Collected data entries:
================================

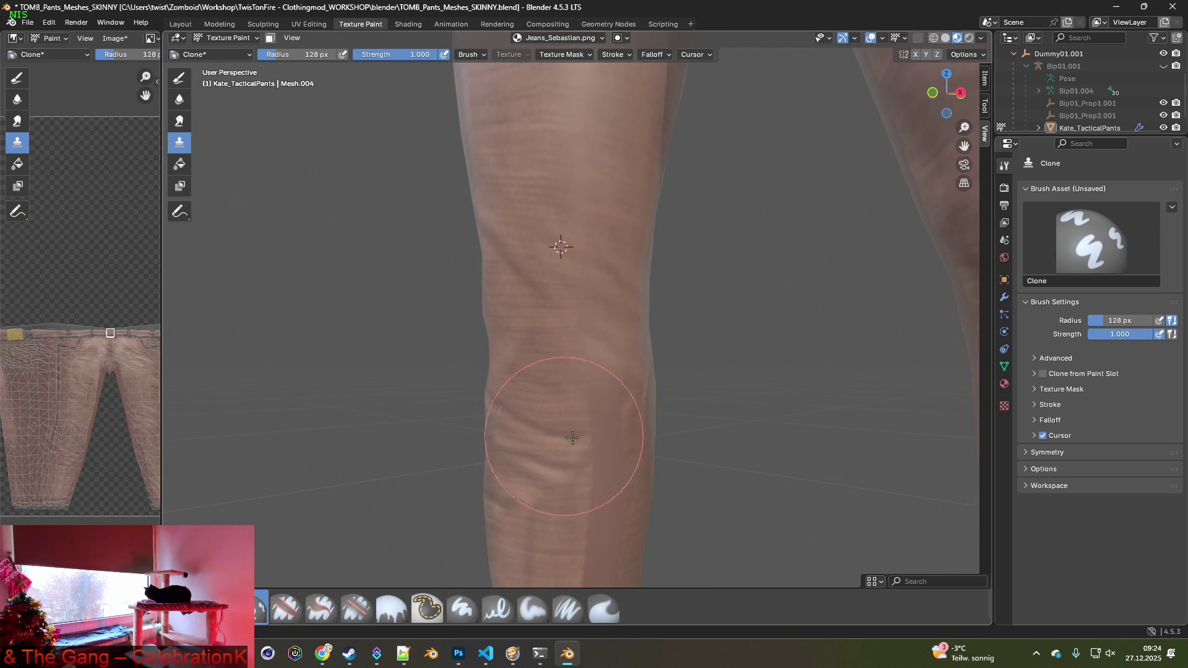
{"action": "mouse_move", "coordinate": [694, 429]}
{"action": "middle_mouse_down"}
{"action": "mouse_move", "coordinate": [631, 425]}
{"action": "mouse_move", "coordinate": [731, 433]}
{"action": "mouse_move", "coordinate": [551, 427]}
{"action": "middle_mouse_up"}
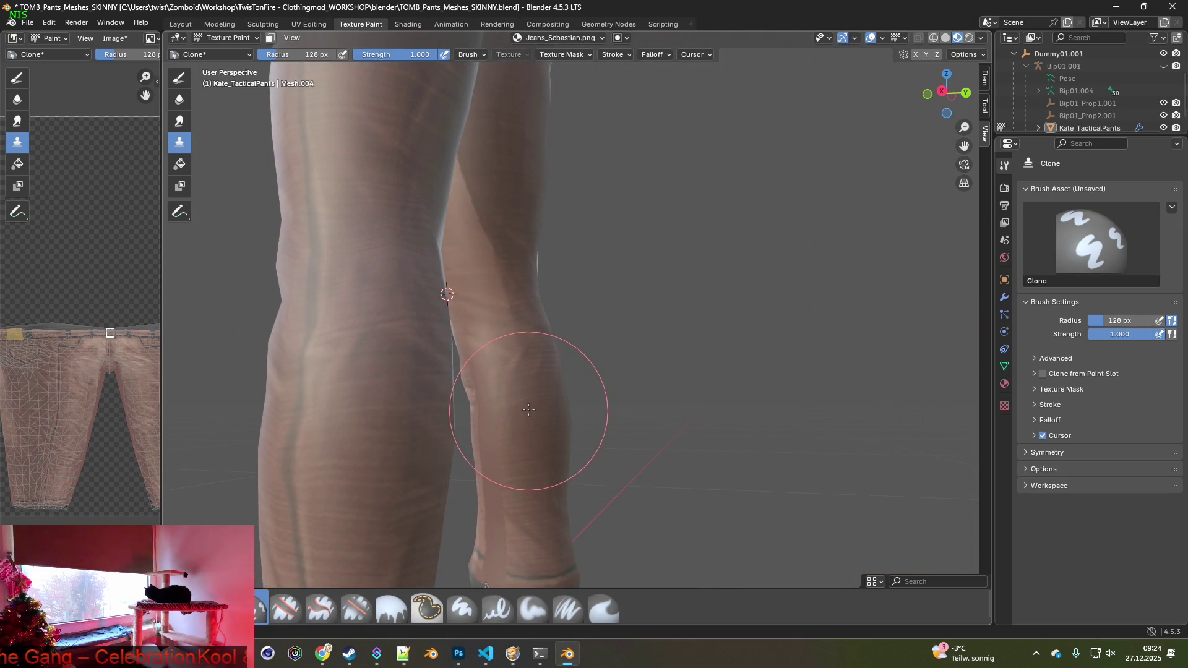
{"action": "mouse_move", "coordinate": [509, 366]}
{"action": "middle_mouse_down"}
{"action": "mouse_move", "coordinate": [530, 438]}
{"action": "mouse_move", "coordinate": [513, 418]}
{"action": "mouse_move", "coordinate": [578, 318]}
{"action": "mouse_move", "coordinate": [605, 398]}
{"action": "middle_mouse_up"}
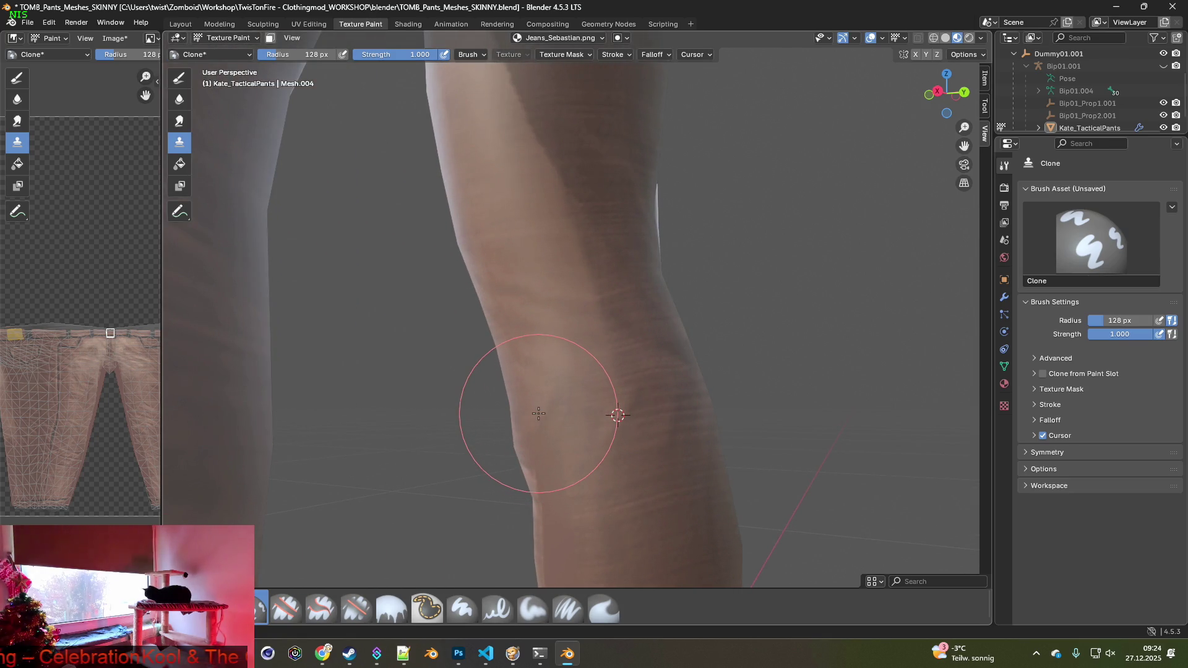
{"action": "left_click", "coordinate": [623, 488], "text": "ctrl"}
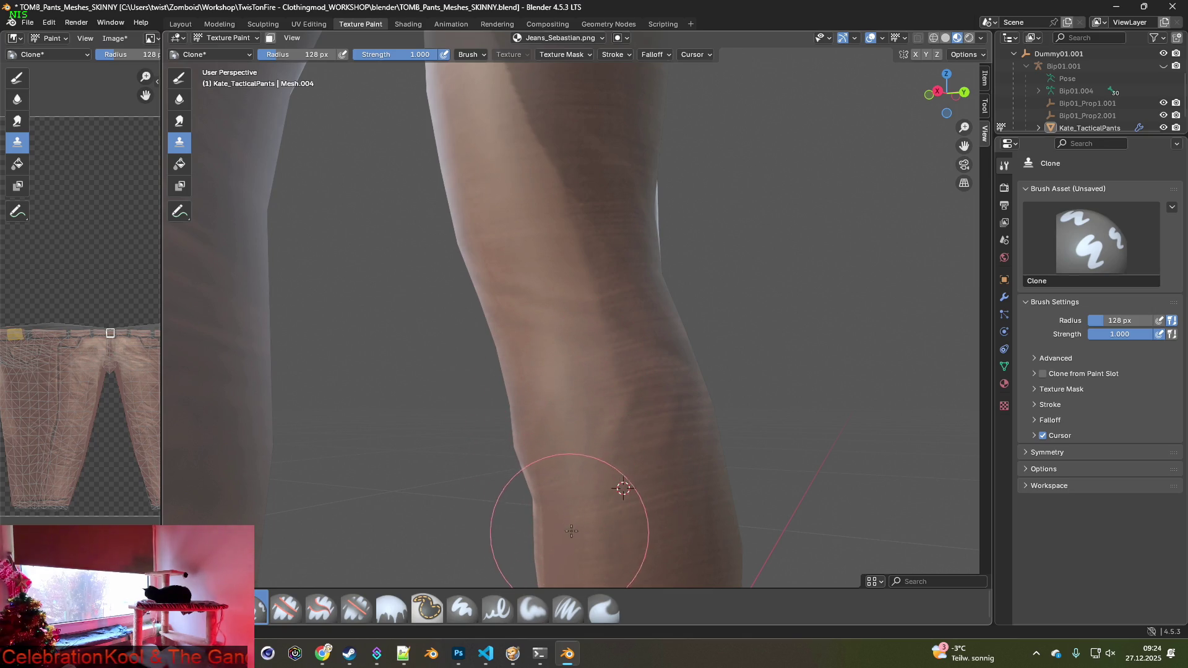
{"action": "scroll", "coordinate": [570, 491], "scroll_direction": "down", "scroll_amount": 2}
{"action": "middle_click_drag", "start_coordinate": [602, 455], "coordinate": [603, 381]}
{"action": "left_click", "coordinate": [613, 382], "text": "ctrl"}
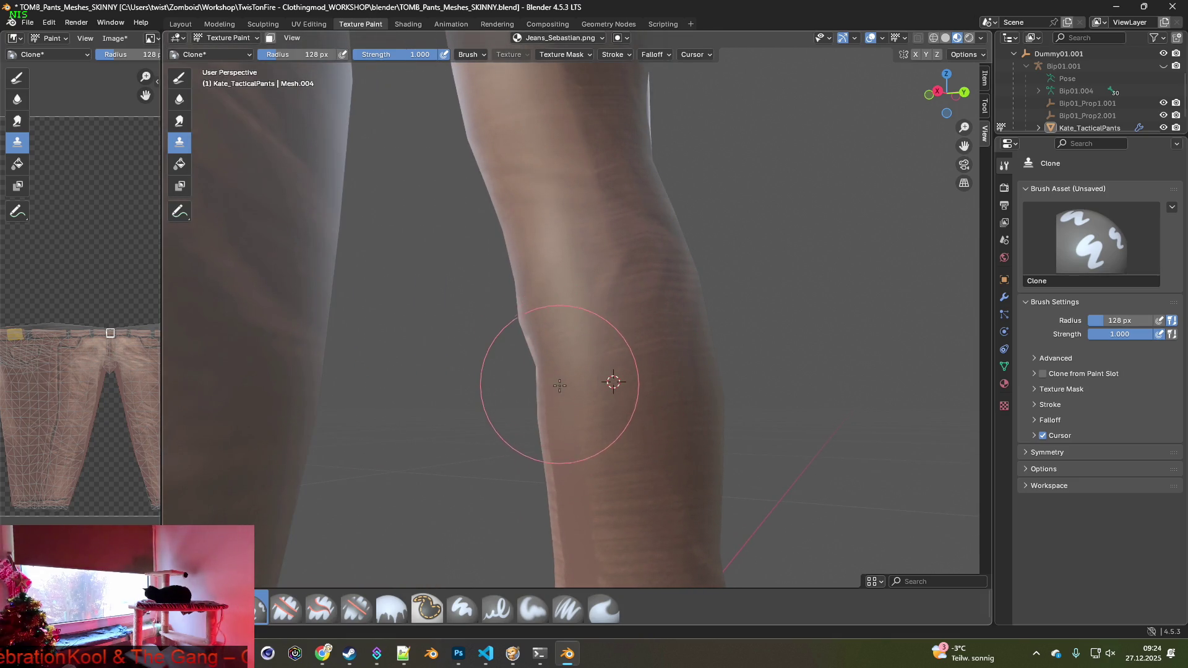
{"action": "middle_click_drag", "start_coordinate": [629, 452], "coordinate": [631, 394]}
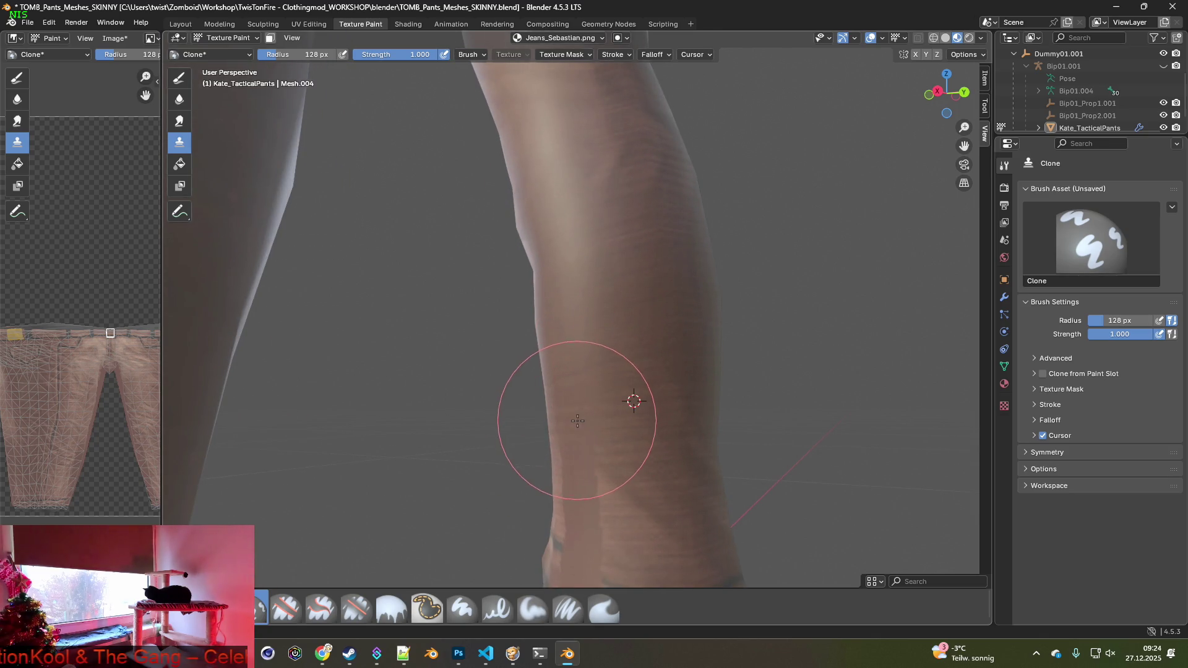
{"action": "left_click", "coordinate": [639, 489], "text": "ctrl"}
{"action": "middle_click_drag", "start_coordinate": [576, 490], "coordinate": [638, 421]}
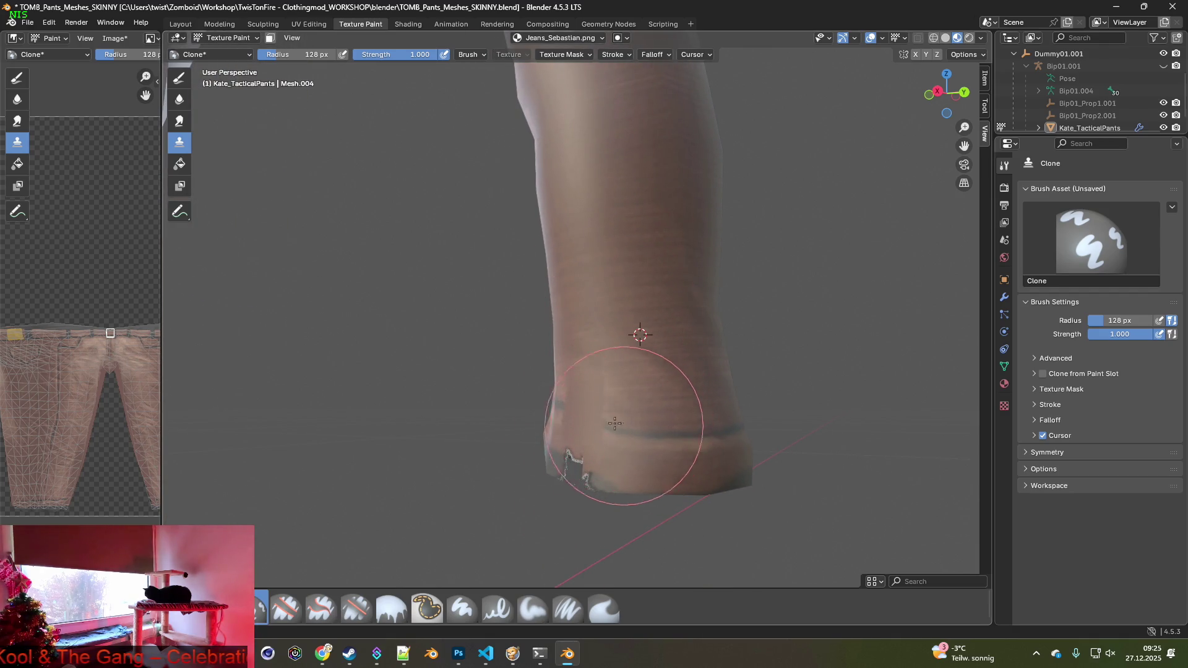
Orbit around the lower leg and hem, setting a clone source on the leg.
{"action": "scroll", "coordinate": [636, 411], "scroll_direction": "up", "scroll_amount": 5}
{"action": "scroll", "coordinate": [490, 318], "scroll_direction": "down", "scroll_amount": 3}
{"action": "mouse_move", "coordinate": [377, 313]}
{"action": "middle_mouse_down"}
{"action": "mouse_move", "coordinate": [548, 409]}
{"action": "mouse_move", "coordinate": [565, 398]}
{"action": "mouse_move", "coordinate": [545, 405]}
{"action": "middle_mouse_up"}
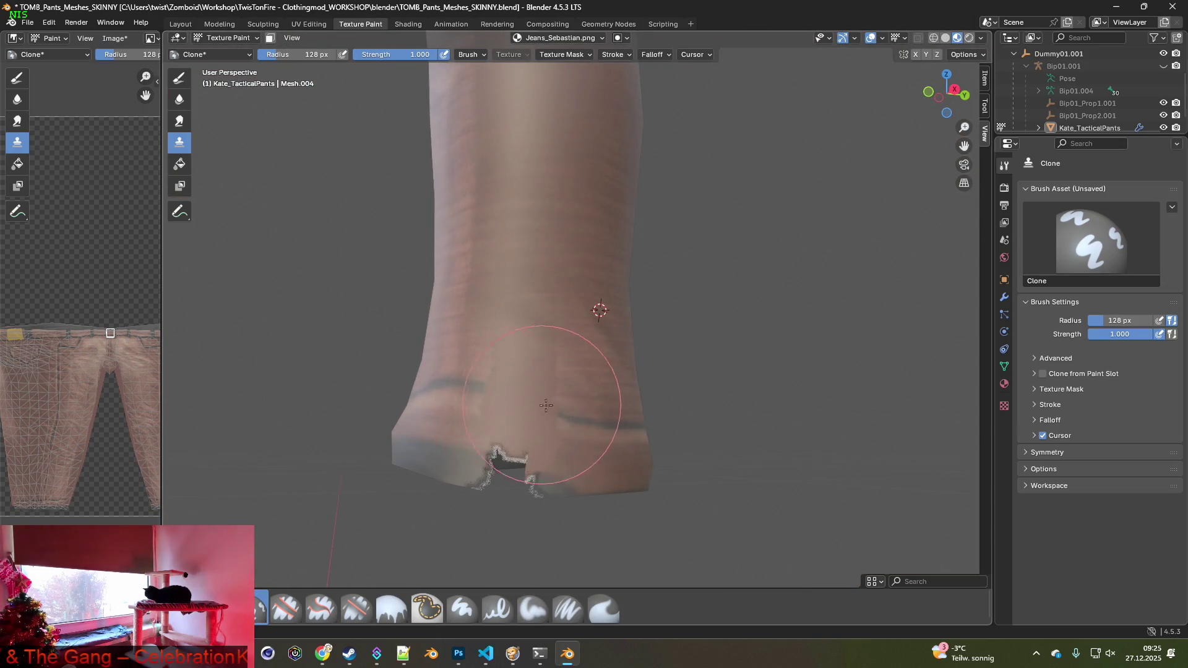
{"action": "left_click", "coordinate": [610, 410], "text": "ctrl"}
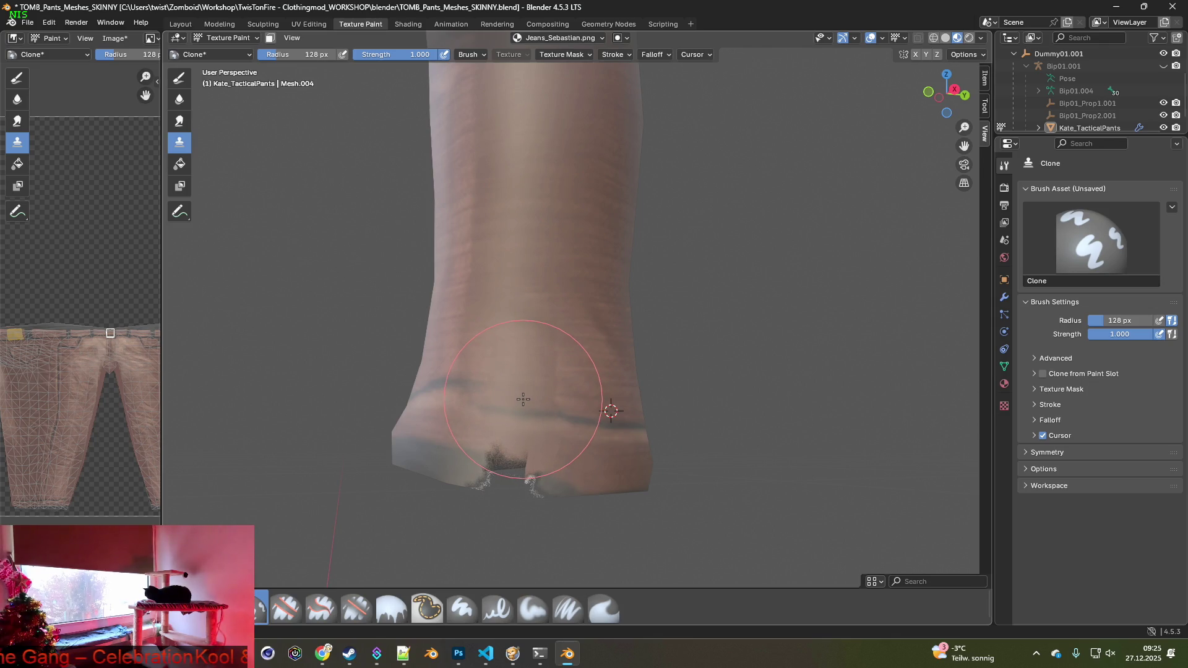
{"action": "middle_click_drag", "start_coordinate": [520, 395], "coordinate": [537, 417]}
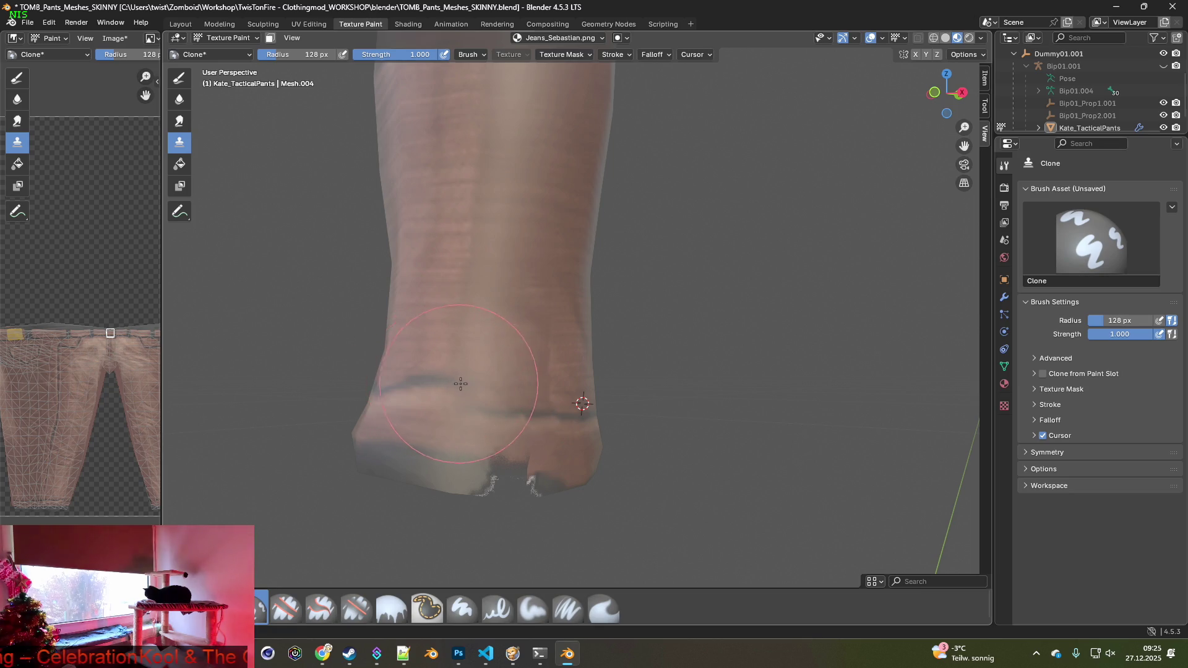
{"action": "middle_click_drag", "start_coordinate": [464, 390], "coordinate": [550, 394]}
{"action": "mouse_move", "coordinate": [482, 415]}
{"action": "middle_mouse_down"}
{"action": "mouse_move", "coordinate": [522, 402]}
{"action": "mouse_move", "coordinate": [636, 411]}
{"action": "mouse_move", "coordinate": [615, 398]}
{"action": "middle_mouse_up"}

================================

For the word "ctrl", state how many lines of the entries contain it, with nothing else.

4